Level 2: Help patients continue taking small steps, such as adding a new fruit or vegetable to their diet each week, or reducing their portion sizes over time. We can also help them build up their basic health knowledge by giving them access to new resources. At this stage it is also important to encourage patients to ask questions so they remain actively involved in their health journey.

Level 3: Slowly encourage patients to adopt new behaviours by introducing them to fresh knowledge and skills about their health conditions. At this point it is also important to highlight the achievements the patient has made up until this stage so they remain motivated.

Level 4: Focus on preventing a relapse by preparing the patient to handle new and challenging situations. This involves problem solving from both the patient and the practitioner as together you plan for how to cope with difficult situations as they arise. These strategies can be integrated into the workflow of patient encounters, such as when we see them for services like health assessments, chronic disease management plans, Immunisations and even opportunistically as part of usual care. It’s important to set short, medium and longer term goals and to regularly review these with patients to make sure they stay engaged and activated.

Diabetes Example Case Study:

As a fictional case study, let’s introduce Betty, a middle-aged female who was diagnosed with diabetes a few months ago. She was referred to an endocrinologist and a podiatrist when she first received the diagnosis and has now shown up on your records as a patient needing support managing her condition.

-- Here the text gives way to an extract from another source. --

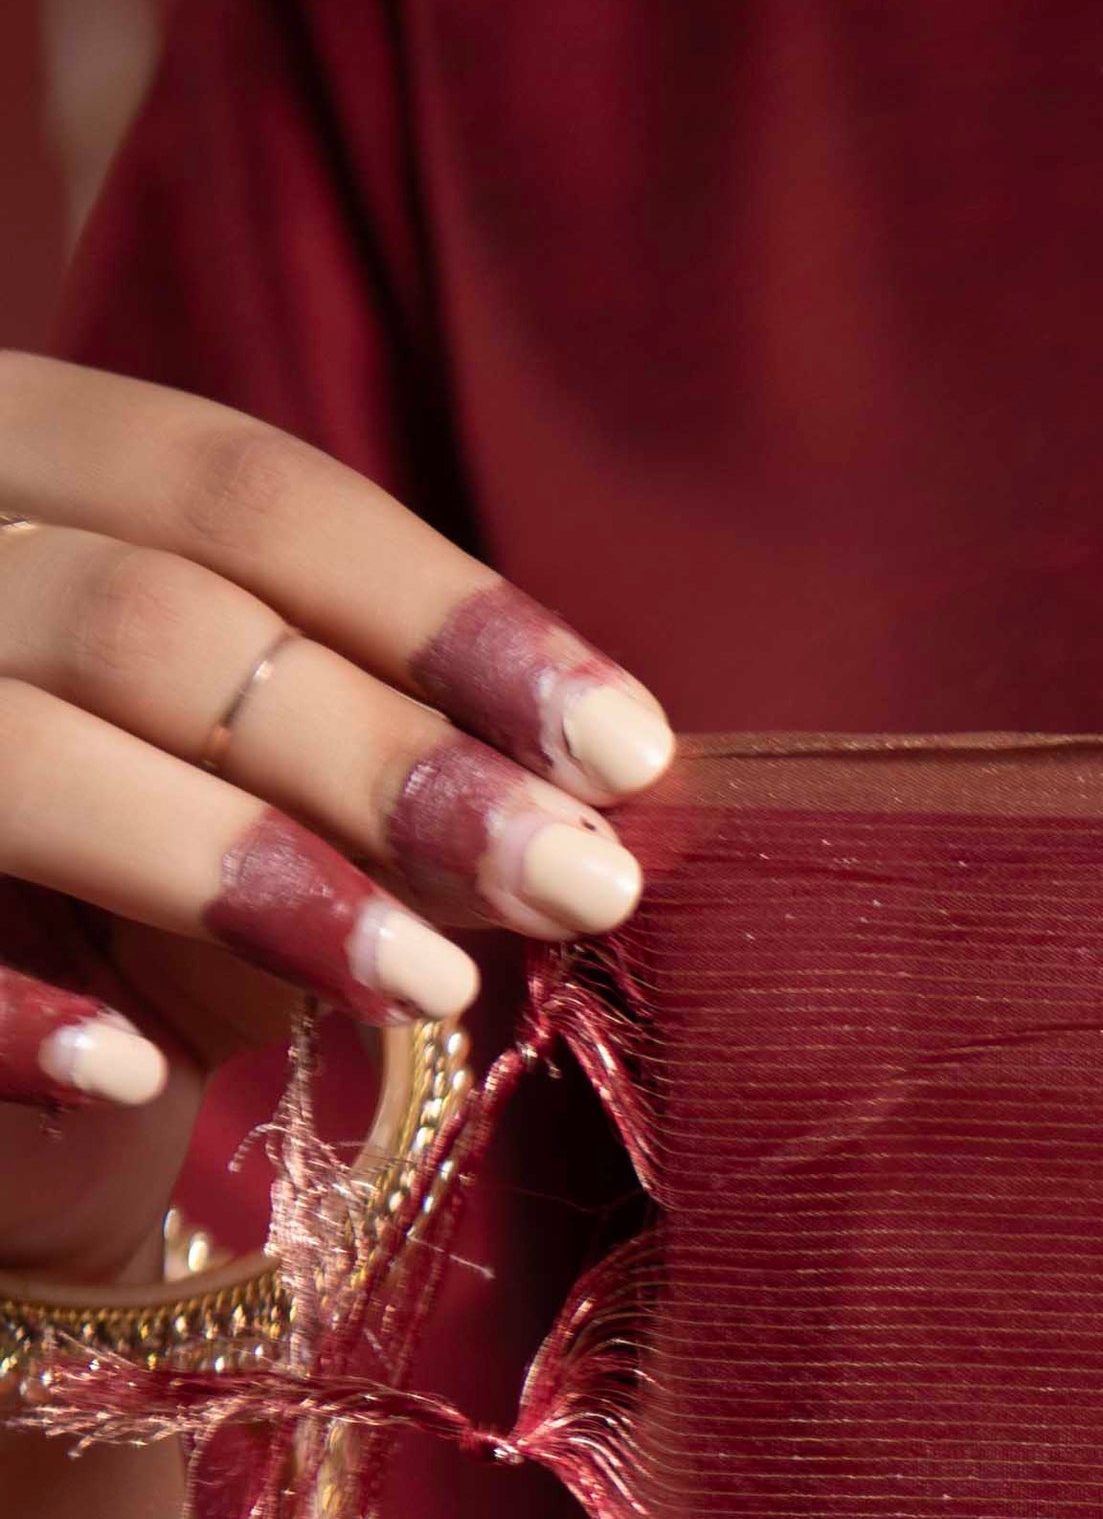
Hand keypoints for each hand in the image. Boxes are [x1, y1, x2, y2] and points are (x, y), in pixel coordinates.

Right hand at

Level 1: She was invited to meet with the practice nurse to put a management plan in place. At the time, the nurse asked if Betty had any questions about her diabetes, but she simply replied that there’s too much to take in right now and she’s just hoping things will get sorted out when she finally gets to have her appointment with the specialist.

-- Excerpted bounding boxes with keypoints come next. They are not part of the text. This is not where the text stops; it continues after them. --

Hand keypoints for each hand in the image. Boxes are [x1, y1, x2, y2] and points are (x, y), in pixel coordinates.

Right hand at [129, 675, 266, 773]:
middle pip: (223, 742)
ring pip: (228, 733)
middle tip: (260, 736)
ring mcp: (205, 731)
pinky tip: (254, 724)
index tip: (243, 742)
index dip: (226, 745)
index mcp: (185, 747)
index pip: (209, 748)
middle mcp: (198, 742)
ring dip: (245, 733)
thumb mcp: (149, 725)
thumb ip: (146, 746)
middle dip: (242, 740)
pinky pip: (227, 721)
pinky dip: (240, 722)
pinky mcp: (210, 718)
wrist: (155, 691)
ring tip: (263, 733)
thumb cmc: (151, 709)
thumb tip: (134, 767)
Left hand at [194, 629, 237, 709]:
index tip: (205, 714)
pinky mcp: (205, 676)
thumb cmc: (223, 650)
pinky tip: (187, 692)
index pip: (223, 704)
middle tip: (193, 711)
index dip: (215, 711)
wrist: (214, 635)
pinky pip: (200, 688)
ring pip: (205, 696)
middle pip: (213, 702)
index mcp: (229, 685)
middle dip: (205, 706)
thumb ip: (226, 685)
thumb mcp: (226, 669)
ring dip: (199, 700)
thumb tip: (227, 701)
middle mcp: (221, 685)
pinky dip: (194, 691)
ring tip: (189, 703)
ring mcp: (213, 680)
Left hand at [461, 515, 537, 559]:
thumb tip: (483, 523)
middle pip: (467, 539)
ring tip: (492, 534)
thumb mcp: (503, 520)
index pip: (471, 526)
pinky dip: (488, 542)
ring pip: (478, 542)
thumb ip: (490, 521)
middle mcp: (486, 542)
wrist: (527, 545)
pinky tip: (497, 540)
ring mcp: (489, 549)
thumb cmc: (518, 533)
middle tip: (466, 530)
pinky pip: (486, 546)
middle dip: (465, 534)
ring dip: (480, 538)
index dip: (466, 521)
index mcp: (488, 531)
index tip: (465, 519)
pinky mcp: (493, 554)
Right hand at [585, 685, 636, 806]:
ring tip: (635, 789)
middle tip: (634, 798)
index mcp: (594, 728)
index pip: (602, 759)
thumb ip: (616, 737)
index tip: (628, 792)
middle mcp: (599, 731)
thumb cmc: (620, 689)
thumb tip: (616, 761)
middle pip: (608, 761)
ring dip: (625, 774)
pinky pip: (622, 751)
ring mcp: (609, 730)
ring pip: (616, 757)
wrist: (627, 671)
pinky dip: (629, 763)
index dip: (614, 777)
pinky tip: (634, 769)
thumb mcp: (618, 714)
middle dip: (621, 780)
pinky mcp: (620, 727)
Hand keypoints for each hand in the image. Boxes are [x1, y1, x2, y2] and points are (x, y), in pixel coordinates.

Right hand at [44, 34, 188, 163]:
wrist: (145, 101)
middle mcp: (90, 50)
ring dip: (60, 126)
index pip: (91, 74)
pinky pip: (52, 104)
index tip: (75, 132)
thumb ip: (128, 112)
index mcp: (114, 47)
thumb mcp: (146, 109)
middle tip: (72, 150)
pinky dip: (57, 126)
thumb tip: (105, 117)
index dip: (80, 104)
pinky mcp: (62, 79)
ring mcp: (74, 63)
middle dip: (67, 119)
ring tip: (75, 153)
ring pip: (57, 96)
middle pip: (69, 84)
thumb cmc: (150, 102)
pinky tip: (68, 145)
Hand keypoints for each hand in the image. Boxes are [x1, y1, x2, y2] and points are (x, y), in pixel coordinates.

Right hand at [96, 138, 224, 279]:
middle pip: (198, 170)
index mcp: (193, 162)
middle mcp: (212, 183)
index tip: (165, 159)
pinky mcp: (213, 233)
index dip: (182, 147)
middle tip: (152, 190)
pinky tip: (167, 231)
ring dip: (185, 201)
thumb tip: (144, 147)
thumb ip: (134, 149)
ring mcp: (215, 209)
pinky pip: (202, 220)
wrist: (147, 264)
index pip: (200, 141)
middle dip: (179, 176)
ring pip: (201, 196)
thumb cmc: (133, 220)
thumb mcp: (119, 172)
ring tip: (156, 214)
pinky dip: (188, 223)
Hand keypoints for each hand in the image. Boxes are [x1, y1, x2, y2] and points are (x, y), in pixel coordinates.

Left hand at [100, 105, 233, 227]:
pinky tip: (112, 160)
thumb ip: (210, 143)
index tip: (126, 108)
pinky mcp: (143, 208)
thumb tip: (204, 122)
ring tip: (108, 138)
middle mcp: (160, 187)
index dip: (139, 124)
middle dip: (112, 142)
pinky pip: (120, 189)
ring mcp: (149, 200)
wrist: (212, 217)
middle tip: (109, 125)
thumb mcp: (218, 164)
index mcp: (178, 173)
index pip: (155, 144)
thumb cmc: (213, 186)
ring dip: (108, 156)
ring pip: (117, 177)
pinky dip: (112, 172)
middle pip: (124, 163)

Intervention: The nurse reassures Betty that she can contact the practice at any time if she has questions and books her for a follow up appointment after her specialist visit.

Level 2:  Betty returns to the practice after meeting with the specialist and tells the nurse she is just going to try to take her medication until things get back to normal.

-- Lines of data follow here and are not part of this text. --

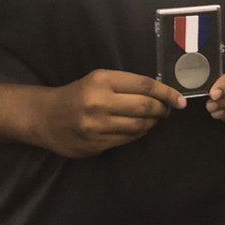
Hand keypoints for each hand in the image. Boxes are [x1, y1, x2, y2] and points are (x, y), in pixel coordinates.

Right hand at [37, 69, 185, 157]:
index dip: (167, 93)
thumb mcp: (98, 80)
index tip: (180, 100)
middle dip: (162, 110)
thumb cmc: (77, 94)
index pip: (144, 86)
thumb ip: (126, 85)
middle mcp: (99, 102)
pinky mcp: (94, 145)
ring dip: (152, 123)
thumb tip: (161, 95)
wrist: (44, 117)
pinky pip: (126, 140)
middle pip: (145, 108)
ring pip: (139, 127)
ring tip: (155, 119)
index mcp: (102, 80)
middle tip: (168, 110)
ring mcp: (96, 127)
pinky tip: (139, 129)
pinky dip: (138, 134)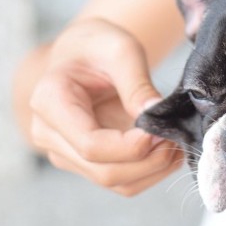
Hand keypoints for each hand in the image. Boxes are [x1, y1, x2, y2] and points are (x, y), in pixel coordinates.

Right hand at [28, 18, 182, 195]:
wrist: (83, 52)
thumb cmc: (98, 44)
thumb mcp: (121, 49)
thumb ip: (136, 83)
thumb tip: (154, 118)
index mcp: (49, 101)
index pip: (90, 144)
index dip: (131, 147)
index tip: (161, 131)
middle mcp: (48, 133)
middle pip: (103, 170)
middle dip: (148, 161)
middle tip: (177, 138)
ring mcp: (64, 152)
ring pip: (114, 181)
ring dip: (152, 170)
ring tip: (177, 143)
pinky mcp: (83, 161)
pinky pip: (119, 180)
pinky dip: (148, 171)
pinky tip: (166, 150)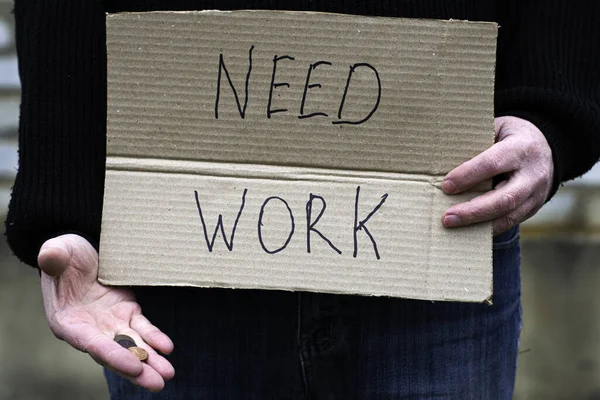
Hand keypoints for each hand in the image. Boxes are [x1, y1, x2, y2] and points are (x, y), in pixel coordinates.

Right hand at [38, 234, 174, 391]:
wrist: (81, 251)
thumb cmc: (64, 254)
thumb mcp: (58, 251)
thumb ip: (53, 257)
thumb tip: (50, 255)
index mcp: (68, 321)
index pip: (91, 344)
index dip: (113, 355)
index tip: (134, 366)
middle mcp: (90, 329)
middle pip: (115, 354)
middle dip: (136, 370)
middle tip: (157, 383)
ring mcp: (110, 322)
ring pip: (132, 346)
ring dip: (151, 361)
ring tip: (168, 375)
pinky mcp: (127, 312)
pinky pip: (143, 328)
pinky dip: (155, 338)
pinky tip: (168, 348)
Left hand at [441, 116, 553, 234]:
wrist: (547, 147)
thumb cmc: (511, 136)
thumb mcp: (496, 129)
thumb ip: (476, 143)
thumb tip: (441, 158)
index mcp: (521, 148)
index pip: (492, 164)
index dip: (468, 176)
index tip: (446, 185)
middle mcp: (532, 175)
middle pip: (503, 199)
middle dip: (473, 211)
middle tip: (446, 217)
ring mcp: (536, 194)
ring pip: (508, 216)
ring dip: (478, 224)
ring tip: (452, 225)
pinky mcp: (533, 208)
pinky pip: (510, 222)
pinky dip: (487, 229)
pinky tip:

Intervention: The nurse talks to Betty about the benefits of seeing a diabetes educator, who could help her get a better understanding of her condition and what to focus on as she learns to adjust to the medication regime. Another follow up appointment is booked to catch up after the session with the diabetes educator.

Level 3: Betty seems much more optimistic about her health after seeing the diabetes educator. She talks about how she now realises how important it is to make sure she looks after herself to prevent complications with her eyes and feet.

Intervention: The nurse talks to Betty about how great it is that she is keen to play an active role in staying healthy and encourages her to identify a personal health goal that Betty may want to work on. Betty suggests she would like to lose some weight because the specialist also mentioned that would help with her diabetes. The nurse asks her a series of questions to see what Betty feels she could start doing in her daily life that would help her reach that goal. Betty decides she’s been meaning to add more vegetables into her diet and will try to replace some of her takeout meals during the week with home-cooked meals instead. A follow up appointment is set for 2 weeks time to check on the progress of Betty’s new healthy eating and cooking goal.

Level 4: Betty returns and is quite excited about the changes she’s made with her home-cooked meals. She’s even lost a bit of weight already and says her energy levels are much better. She is somewhat worried that she has family coming to stay with her over the next few weeks as she says they are ‘big eaters and love to eat out’. She’s concerned that she’ll fall off the wagon and return to unhealthy habits while they are here.

Intervention: The nurse congratulates Betty on her fantastic progress so far and then helps Betty come up with some strategies she feels might work to help her stay focused while her relatives are in town. Betty decides that she will aim to stick to her goal of eating more vegetables and will make sure to pick healthier choices if she is out with her relatives.